> **Task brief**:
Return exactly these lines and no others: the one containing "white bench [68,355,435,509]" and all that follow it to the end of the listing below.

> **Dataset excerpt**:
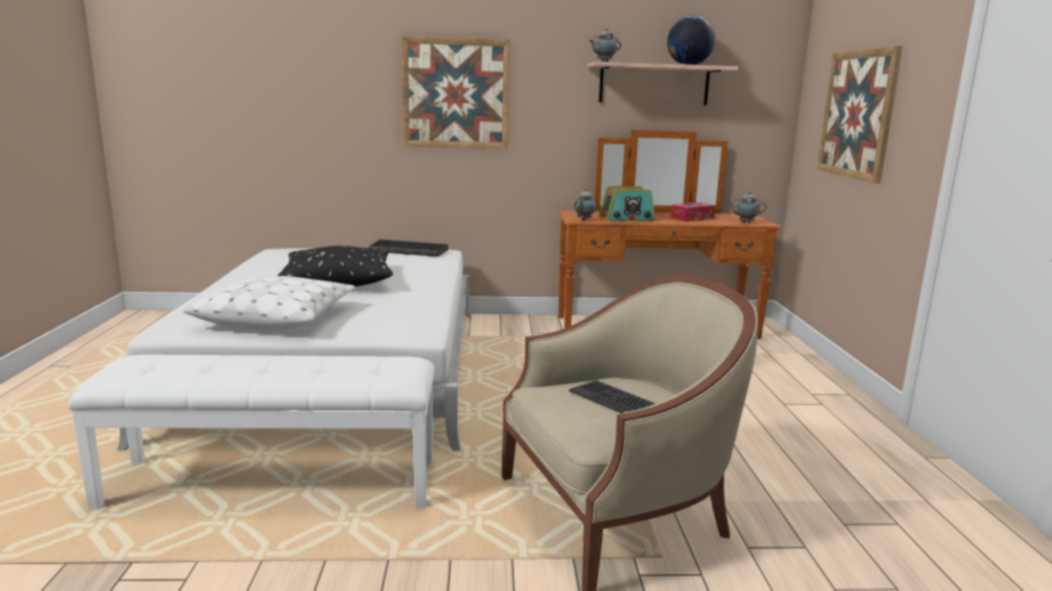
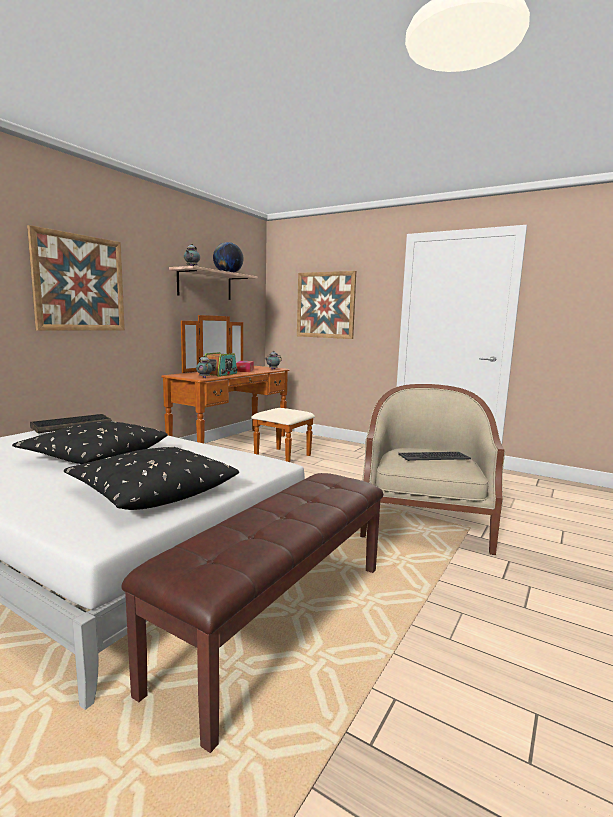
camera: 55 degrees left, 5 degrees down
white bench [68,355,435,509] -> brown bench [121,473,383,753]
white pillow [183,276,355,330] -> black pillow [64,447,239,510]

> **Written answer**:
white bench [68,355,435,509] -> brown bench [121,473,383,753]
white pillow [183,276,355,330] -> black pillow [64,447,239,510]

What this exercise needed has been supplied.